Cabrera te va llevando de a poco, como un boxeador que te va tocando con la izquierda, te va tanteando, hasta que luego de describir una situación totalmente cotidiana te emboca un derechazo, una verdad, que te deja en la lona, emocionado. “Estoy regando el tiempo con tu recuerdo/ y entre los dedos con el agua vas vos”. O “Te atrapó la noche/ la oscuridad traga y no convida”, dos de los tantos knock-outs de Cabrerita.

Juana hace lo mismo, arma una orquesta invisible y cuando menos te lo imaginás, ya estás navegando por donde ella quiere, volando con las aves de su imaginación.

Hablando de reconocimiento, también sabemos que ninguno de los dos es profeta en su tierra, aunque el caso de Cabrera es todavía más incomprensible. Estamos tan acostumbrados al maltrato que cuando aparecen los aliados no sabemos reconocerlos.

Hay quienes dicen que Fernando canta mal, que desafina... ¡que canta como una oveja! Son los mismos que cuando el tipo empieza a triunfar en Buenos Aires se les ocurre prestarle atención.

Y es gracioso porque se fijan en que los argentinos le presten atención a Cabrera, a pesar de que “todos los argentinos son unos chorros”, a pesar del “tuerto y la vieja”, a pesar del pedido de ayuda a los EEUU que hizo el futuro presidente del Uruguay pensando que Néstor los iba a… ¡invadir!
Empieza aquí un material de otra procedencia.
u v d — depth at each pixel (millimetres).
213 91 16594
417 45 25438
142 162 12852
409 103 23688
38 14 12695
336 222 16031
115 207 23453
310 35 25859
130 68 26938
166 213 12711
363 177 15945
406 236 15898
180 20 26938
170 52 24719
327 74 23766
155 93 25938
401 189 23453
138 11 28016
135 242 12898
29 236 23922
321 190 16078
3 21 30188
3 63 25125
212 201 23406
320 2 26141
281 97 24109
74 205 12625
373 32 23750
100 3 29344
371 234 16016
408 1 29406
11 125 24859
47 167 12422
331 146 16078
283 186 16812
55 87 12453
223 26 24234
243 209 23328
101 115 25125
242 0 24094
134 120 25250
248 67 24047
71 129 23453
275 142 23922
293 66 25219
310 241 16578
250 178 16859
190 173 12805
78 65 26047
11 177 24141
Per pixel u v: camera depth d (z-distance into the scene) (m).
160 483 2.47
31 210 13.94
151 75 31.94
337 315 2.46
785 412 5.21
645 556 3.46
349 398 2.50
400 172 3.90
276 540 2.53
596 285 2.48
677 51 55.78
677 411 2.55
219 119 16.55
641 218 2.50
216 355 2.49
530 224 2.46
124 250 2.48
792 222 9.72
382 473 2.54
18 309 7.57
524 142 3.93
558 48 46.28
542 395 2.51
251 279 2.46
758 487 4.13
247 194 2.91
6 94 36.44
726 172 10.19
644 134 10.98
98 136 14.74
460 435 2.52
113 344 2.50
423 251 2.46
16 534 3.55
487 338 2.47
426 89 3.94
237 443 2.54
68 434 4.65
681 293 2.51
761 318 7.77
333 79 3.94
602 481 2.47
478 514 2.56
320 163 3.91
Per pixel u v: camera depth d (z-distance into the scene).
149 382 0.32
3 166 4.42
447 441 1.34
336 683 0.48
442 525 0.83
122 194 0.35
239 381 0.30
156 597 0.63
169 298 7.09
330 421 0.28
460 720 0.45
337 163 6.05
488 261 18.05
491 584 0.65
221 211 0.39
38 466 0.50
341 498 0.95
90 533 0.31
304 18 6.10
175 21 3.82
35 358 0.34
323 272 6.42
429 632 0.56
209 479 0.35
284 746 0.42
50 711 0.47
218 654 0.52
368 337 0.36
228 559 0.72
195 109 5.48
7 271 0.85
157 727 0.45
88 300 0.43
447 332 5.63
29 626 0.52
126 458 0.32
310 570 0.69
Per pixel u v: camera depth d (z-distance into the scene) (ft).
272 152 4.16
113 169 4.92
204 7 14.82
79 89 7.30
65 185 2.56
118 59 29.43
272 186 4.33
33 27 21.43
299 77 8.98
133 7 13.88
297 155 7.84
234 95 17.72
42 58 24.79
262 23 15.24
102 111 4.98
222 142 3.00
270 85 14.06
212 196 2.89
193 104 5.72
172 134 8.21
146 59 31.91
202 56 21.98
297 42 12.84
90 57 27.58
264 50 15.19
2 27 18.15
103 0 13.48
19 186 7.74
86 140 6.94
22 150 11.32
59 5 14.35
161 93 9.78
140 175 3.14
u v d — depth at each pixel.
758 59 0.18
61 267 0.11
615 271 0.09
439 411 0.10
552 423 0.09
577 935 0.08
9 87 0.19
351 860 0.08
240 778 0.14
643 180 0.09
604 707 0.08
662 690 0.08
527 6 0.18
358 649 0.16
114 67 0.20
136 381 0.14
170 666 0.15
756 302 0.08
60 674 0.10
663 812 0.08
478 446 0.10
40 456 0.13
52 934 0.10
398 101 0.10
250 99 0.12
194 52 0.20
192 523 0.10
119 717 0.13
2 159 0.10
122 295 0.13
Y, como si esto fuera poco, hace un par de semanas , el ministro de economía de Mujica dijo que Argentina era un país imprevisible, justo en medio de un intento desestabilizador,  y el candidato a presidente por el Partido Blanco, Lacalle Pou, lacayito, una especie de Macri de bolsillo, dice que Cristina es una mujer desequilibrada.

Estos giles que no se dan cuenta de los tesoros que tienen en la esquina de su casa, necesitan que los porteños los tomemos como propios para empezar a valorarlos.

Pero todo esto supongo que a Cabrera lo tiene sin cuidado. Para él “detenerse es morir” y si bien nosotros sabemos que, “se quema aquel que quiera su corazón”, da gusto acercarse, pase lo que pase.

Juana y Cabrera son de los que no encajan, aprendices de magos, imprescindibles para todos los que no quieren que nadie se ponga en su lugar, que nadie les mida el corazón.